I have not heard answers to such questions from either Democrats OR Republicans, nor have I been able to find these answers in any of the little bits of the draft legislation that have been made available to the public, scarce as those portions are. I can add that I belong to a relatively new non-partisan citizen political action committee that is already over 700,000 members strong, a good majority of whom are now affiliated as independents. These members share these same views; the questions and discussion I’ve outlined here could just as easily be any of theirs, and they all struggle to have their voices heard on this issue. Groups like ours may not be as influential as labor unions and lobbyists, but our voices and our votes count every bit as much.

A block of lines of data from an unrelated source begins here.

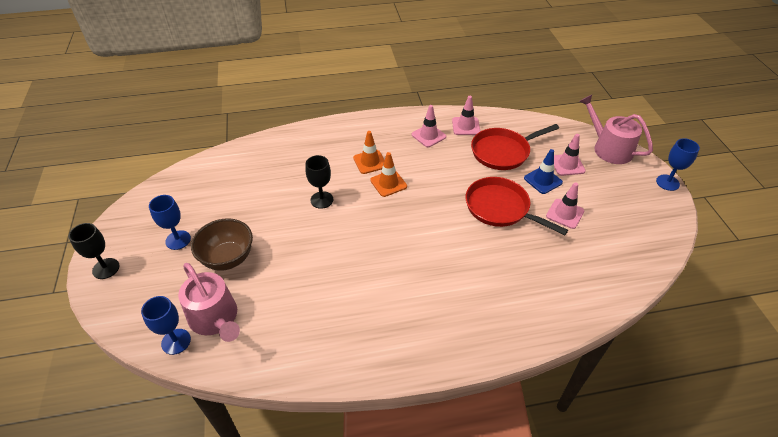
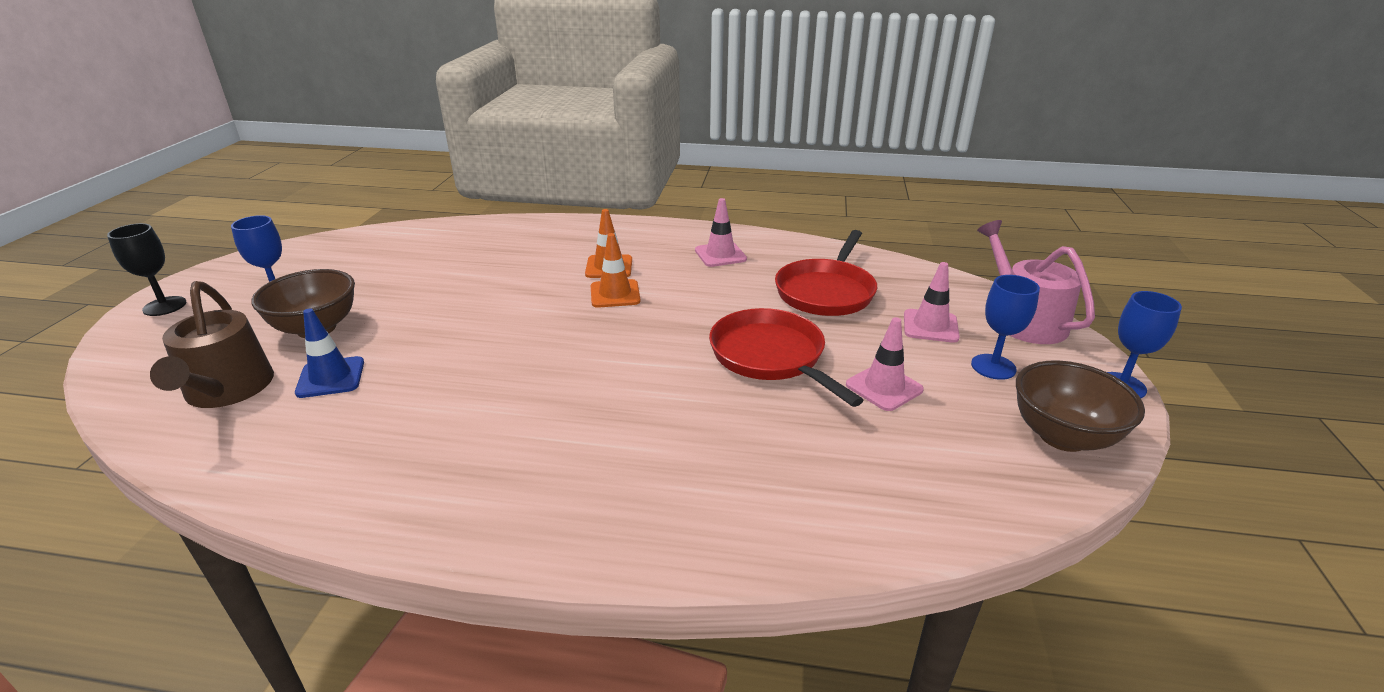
camera: 20 degrees right, 15 degrees down
(176, 341) = (149, 403): blue goblet -> blue goblet (993, 367)
(215, 318) = (227, 390): pink watering can -> brown watering can
(322, 200) = (503, 293): black goblet -> none
(466, 126) = (786, 254): pink traffic cone -> none
(503, 152) = (826, 291): red pan -> red pan turned 60 degrees counterclockwise
(543, 180) = (872, 337): blue traffic cone -> blue traffic cone (331, 377)
(654, 222) = (1062, 436): none -> brown bowl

We simply ask that we be heard, too.
Please sir, as my representative in Congress, I am pleading with you and your colleagues to very carefully and very thoughtfully consider constituents like me as you consider this issue, and not forget about us. I ask that you please thoroughly read this legislation. I am pleading with our lawmakers to please protect my access to the private health care insurance that I so greatly cherish and appreciate in this country. My very life quite literally depends upon the protection of the private health care system and its sustained affordability.